На трудном перевале (Верховский) - страница 11

Оба мы с тревогой смотрели на уходивший вдаль город, окутанный дымом и пламенем пожаров, возникших в результате вражеской бомбардировки. Последние газеты, вышедшие в Белграде до начала бомбардировки, были наполнены статьями о надвигавшейся всеевропейской войне. Мой сосед по купе не мог примириться с этой мыслью.

— Не может быть, — говорил он мне, — чтобы из-за этой глупой истории на Балканах разгорелась война в Европе. Нам, немцам, нужен мир и только мир, для того чтобы производить и торговать...

Не могу сказать, что я отнесся к нему с полным доверием. Война между Россией и Германией не была для меня неожиданностью. Я уже давно читал труды немецкого историка Трейчке, который откровенно рассматривал [20] всех славян, и русских в том числе, как «навоз для германской нивы». Мне знакомы были также «творения» одного из руководителей военной мысли Германии генерала Бернгарди, писавшего о том, что Германия оставит побежденным только одни глаза, для того чтобы они могли оплакивать свой позор.

Все это было далеко не безразлично мне, молодому офицеру русского Генерального штаба. Я считал себя, как и все свое поколение, ответственным за судьбы своей родины, любовь к которой с юношеских лет была основным символом моей жизни.

Я любил её широкие поля и темные леса, любил свой народ, верил в его могучие силы, в его гений и считал, что Россия имеет право на достойное место в семье народов.

Род Верховских принадлежал к той части служилого русского дворянства, которое считало себя активным участником создания Российской империи.

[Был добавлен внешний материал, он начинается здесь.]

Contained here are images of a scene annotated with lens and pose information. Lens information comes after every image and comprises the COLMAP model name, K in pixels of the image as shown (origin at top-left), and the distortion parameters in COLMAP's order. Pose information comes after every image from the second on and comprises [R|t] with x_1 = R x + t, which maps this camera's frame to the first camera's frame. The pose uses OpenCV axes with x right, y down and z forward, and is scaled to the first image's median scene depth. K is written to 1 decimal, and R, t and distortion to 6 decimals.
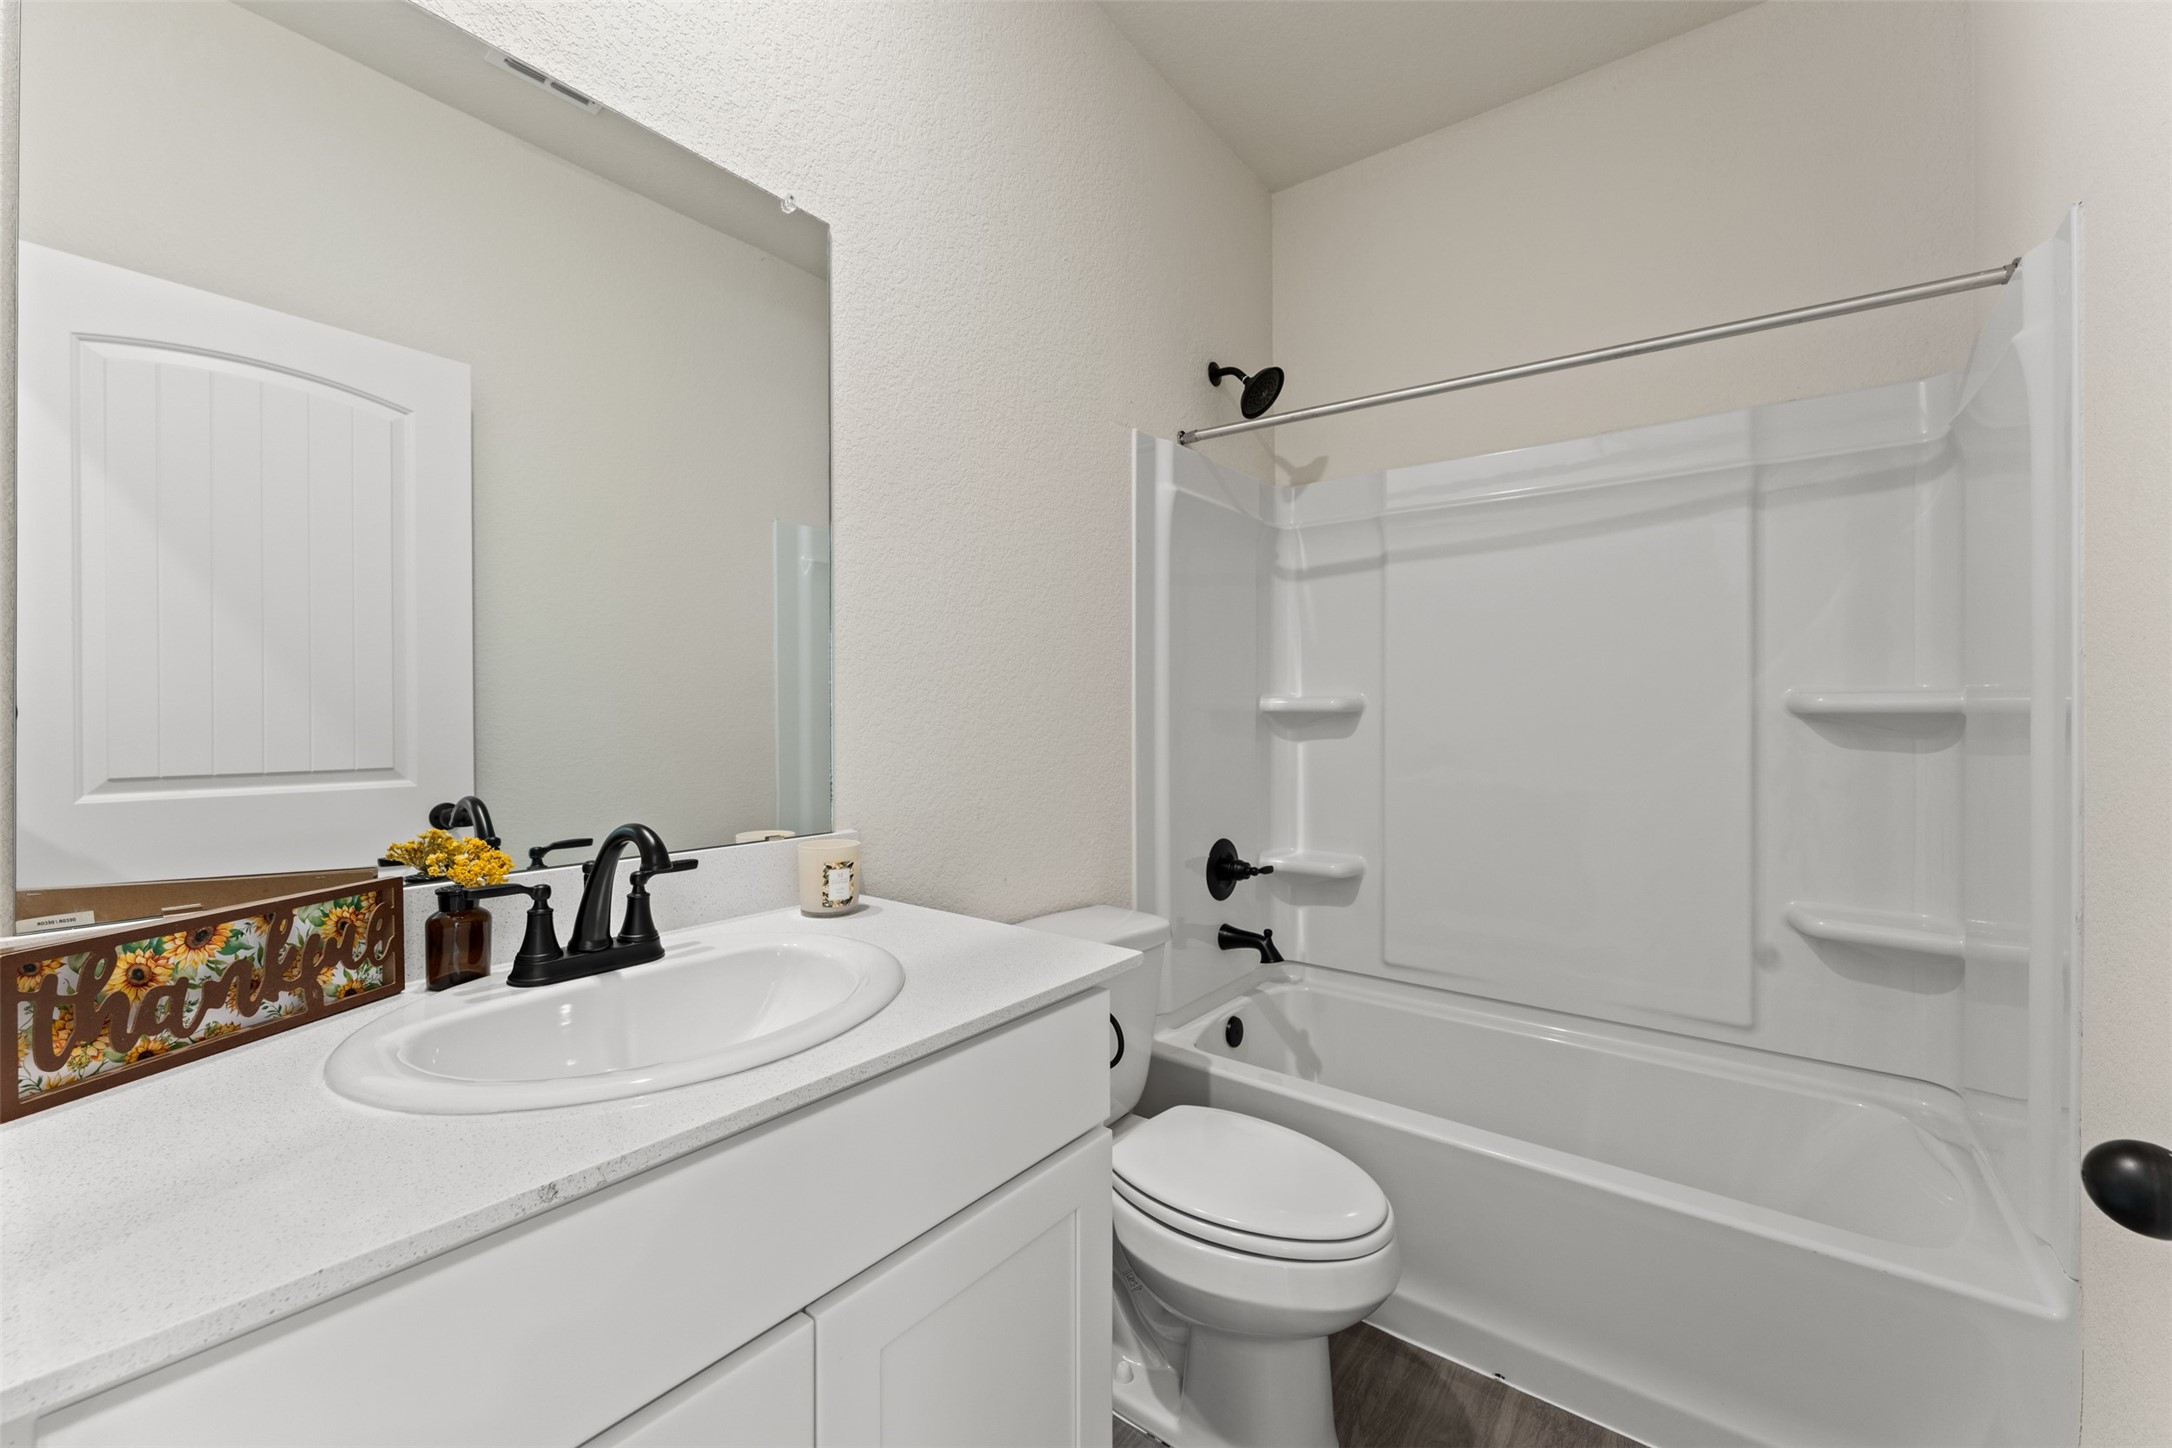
lens RADIAL K [[864.2, 0, 1086.0], [0, 864.2, 724.0], [0, 0, 1]] dist [0.000167, -0.000037]
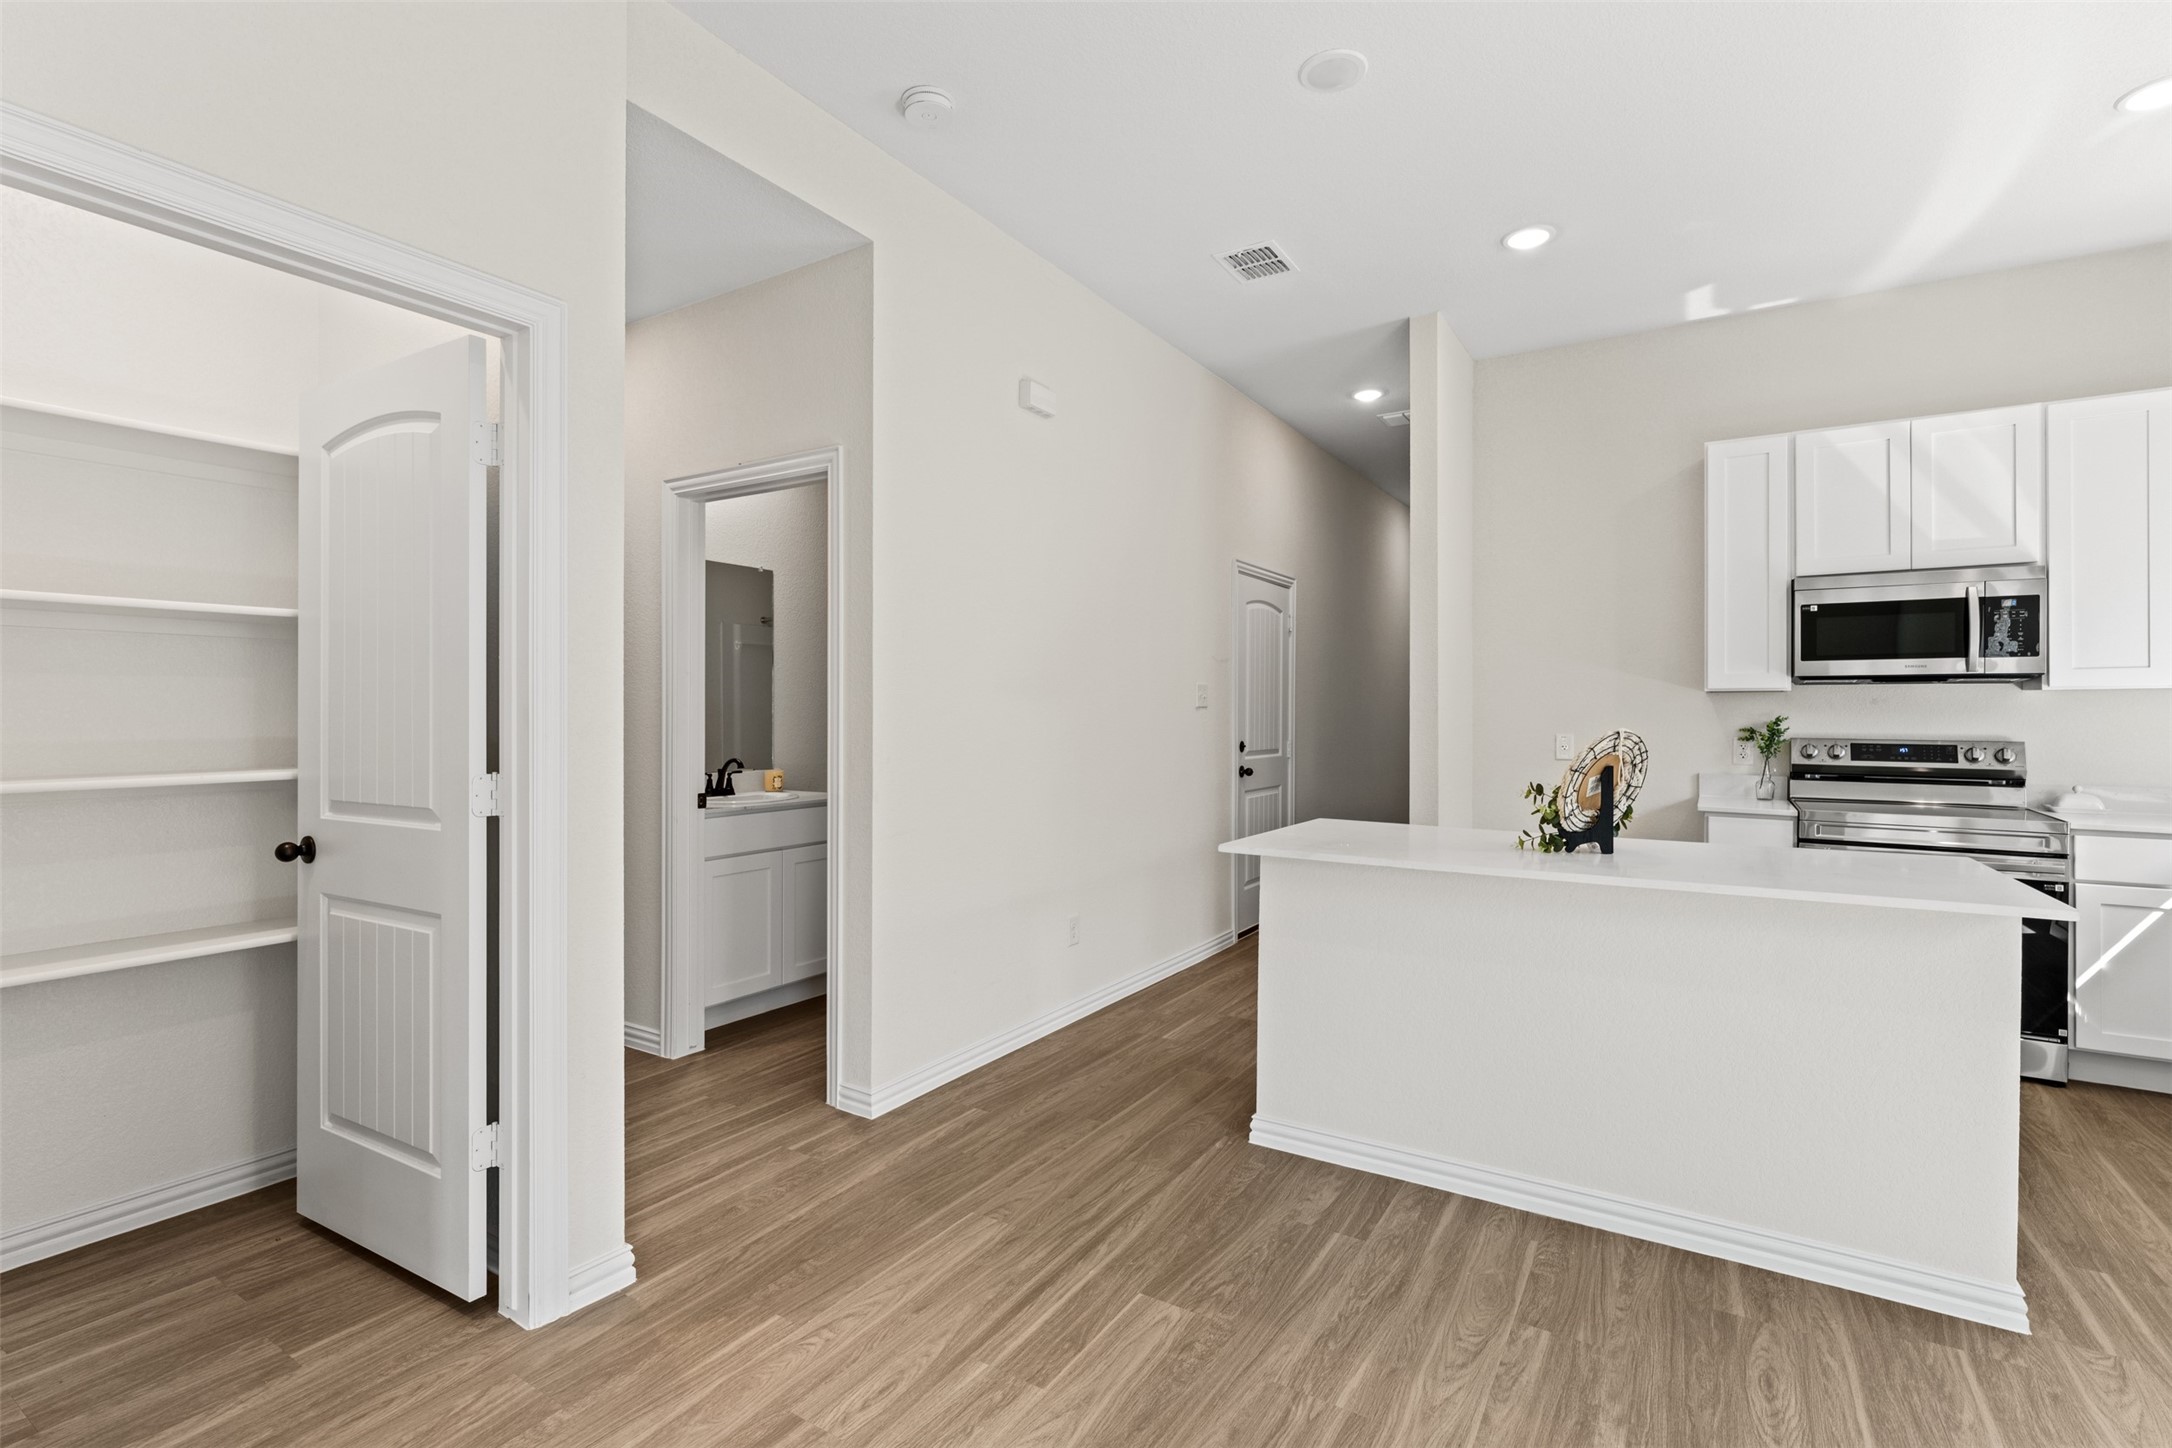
lens RADIAL K [[993.5, 0, 1090.1], [0, 993.5, 710.8], [0, 0, 1]] dist [-0.001540, -0.000273]
pose [[0.994930, 0.004453, 0.100475, 0.379991], [-0.003190, 0.999914, -0.012726, -0.030844], [-0.100523, 0.012341, 0.994858, -2.116091]]
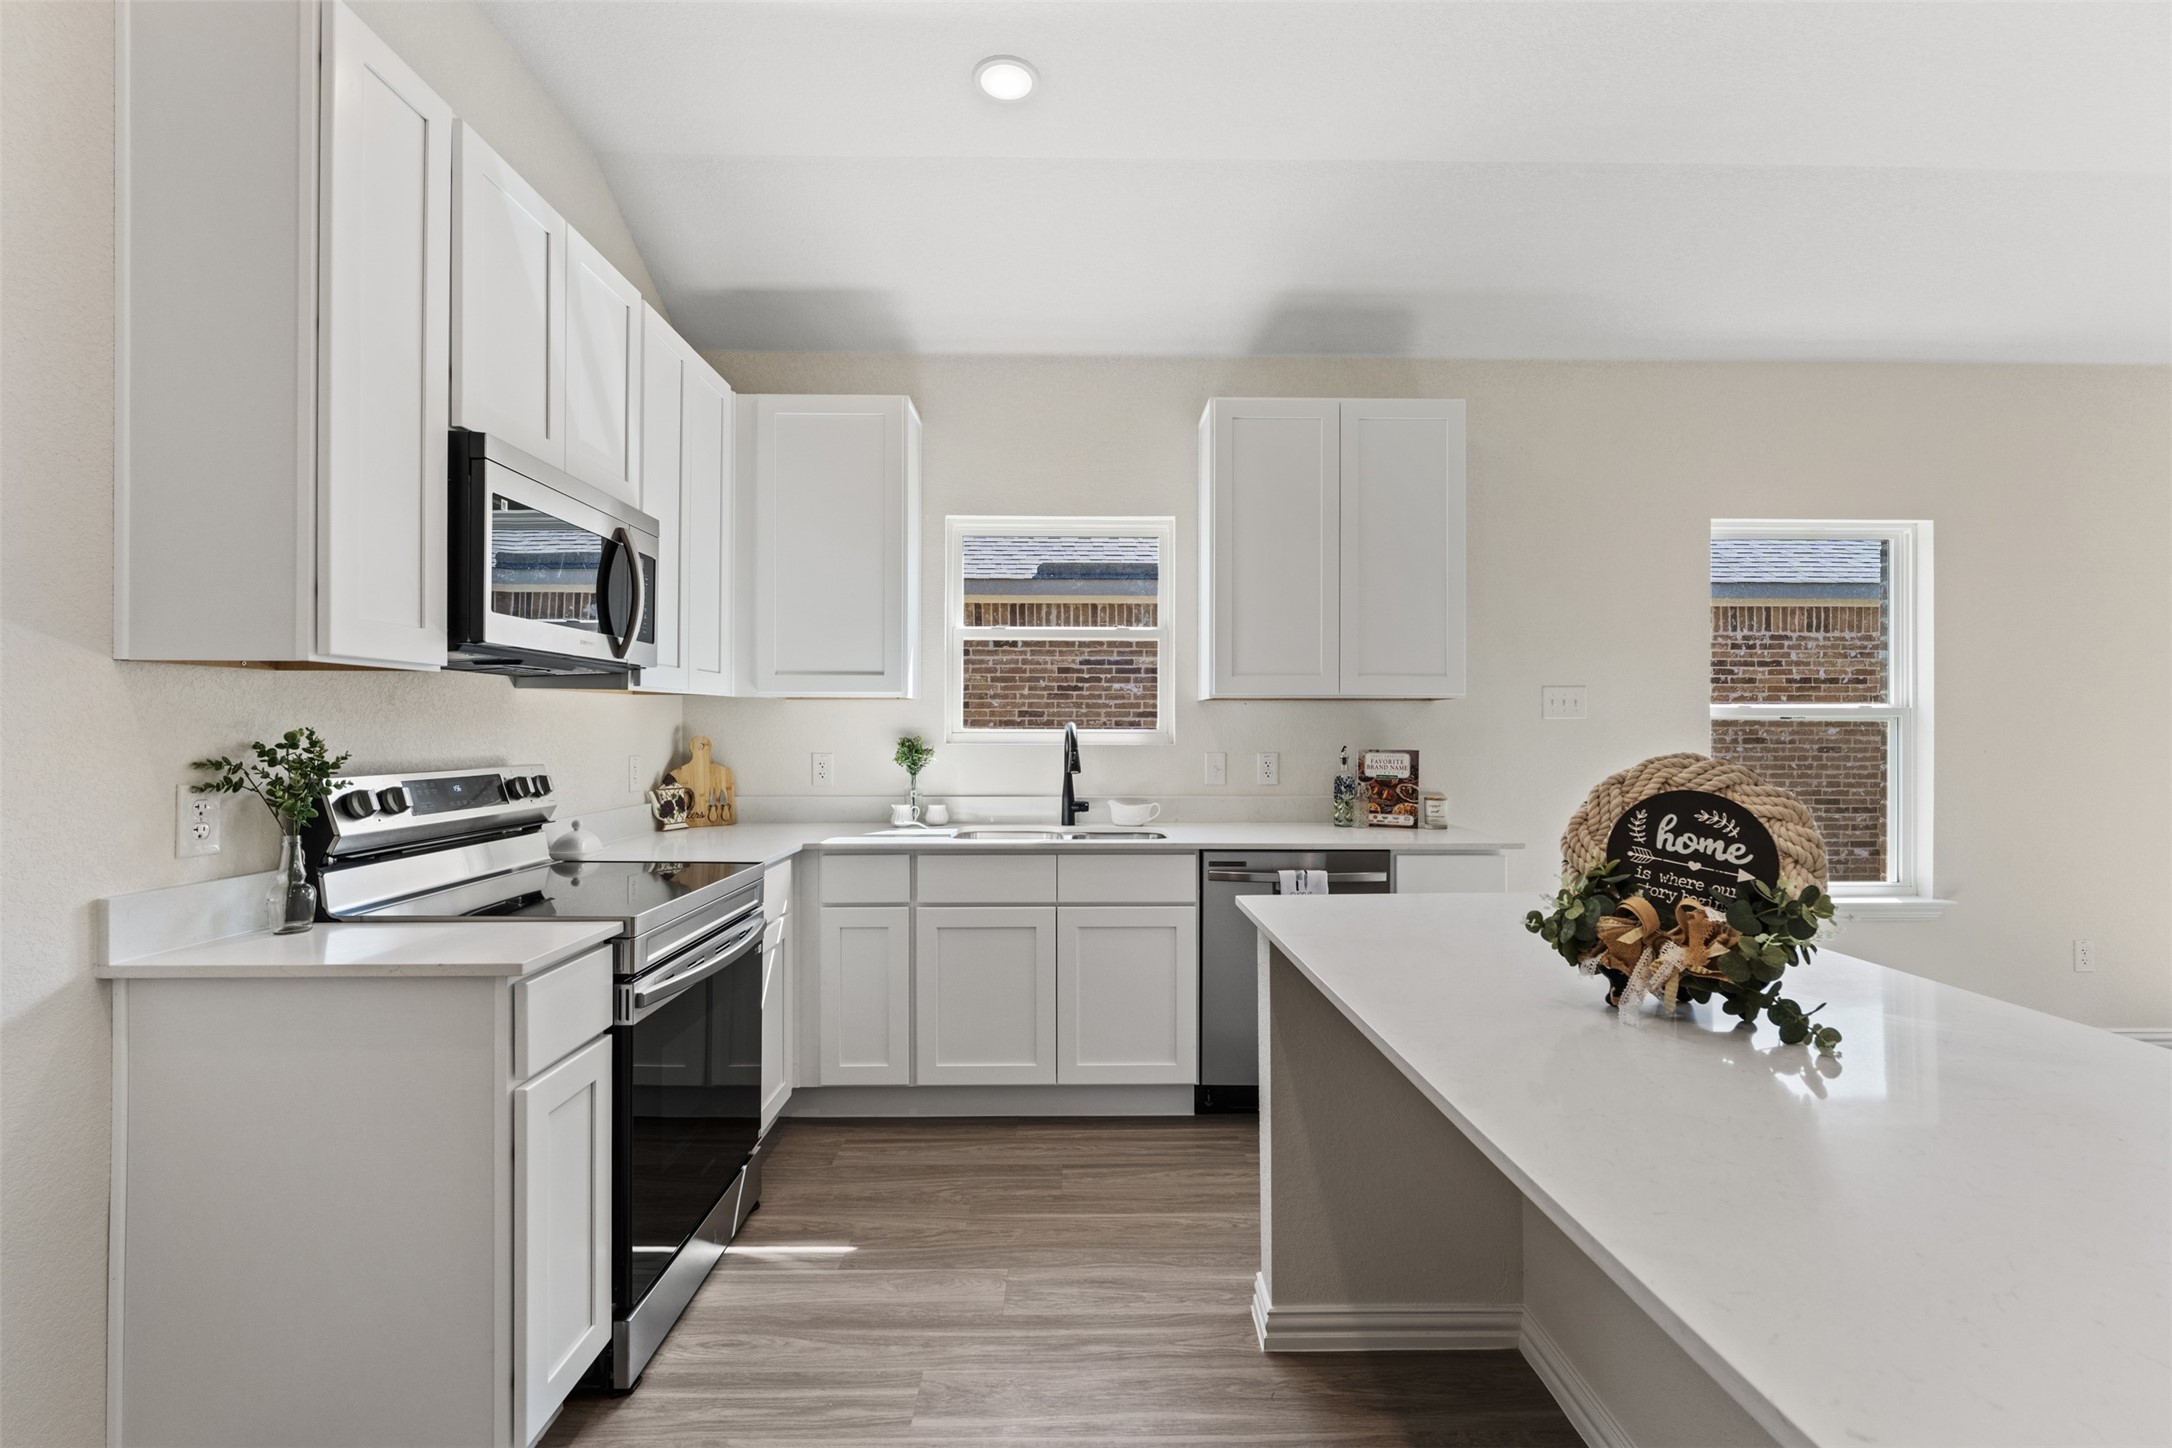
lens RADIAL K [[948.4, 0, 1086.4], [0, 948.4, 728.3], [0, 0, 1]] dist [-0.002413, -0.000363]
pose [[-0.624615, -0.000703, 0.780933, 1.060528], [0.007952, 0.999942, 0.007260, -0.056101], [-0.780893, 0.010745, -0.624573, 0.228547]]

Мелкопоместные смоленские дворяне, они с царем Иваном Грозным воевали Казань; в рядах опричников казнили бояр и князей, сколачивая Русь из удельных княжеств; с Мининым и Пожарским дрались против польских захватчиков, освобождая Москву от вражеского нашествия; сражались в войсках Петра I на Полтавском поле; в XIX веке воевали с Наполеоном; служили в армии, сражавшейся в 1877 году на Балканах.

Я считал себя прямым потомком людей, своей кровью создававших Россию, и не мог равнодушно смотреть на то, что делалось кругом. Я не мог понять, во имя чего нужно воевать. А немец продолжал:

— Я не могу согласиться, что цивилизация Европы может рухнуть и что принципом станет звериная ненависть и война; что все то, что дорого человечеству в песнях Шиллера, о чем мечтал мятущийся Фауст, — что все это должно перестать существовать.

То, что говорил немец, находило горячий отклик в моей душе. И я вместе с Алешей Карамазовым Достоевского мечтал о том, что правда, наконец, восторжествует, что можно будет «взять мир смиренной любовью», «изо всех сильнейшей, подобной которой и нет ничего». Вместе с Левиным из «Анны Карениной» я мучительно думал о том, как перейти от старой жизни к новой так, чтобы всем людям жилось хорошо, чтобы человек [21] был счастливым и радостным, полным любви к своим братьям-людям. Хотелось видеть уничтоженным, ужас нищеты и в деревне и в городе. Я не мог равнодушно читать мучительные строки Достоевского о Сонечке Мармеладовой и повторял вслед за Толстым, что уничтожиться должен строй соревновательный и замениться коммунистическим, уничтожиться должен строй капиталистический и замениться социалистическим, уничтожиться должен милитаризм и замениться разоружением и арбитражем, уничтожиться должны всякие суеверия и замениться разумным, религиозным, нравственным сознанием, уничтожиться должен всякий деспотизм и замениться свободой, наконец, уничтожиться должно насилие и замениться свободным и любовным общением людей.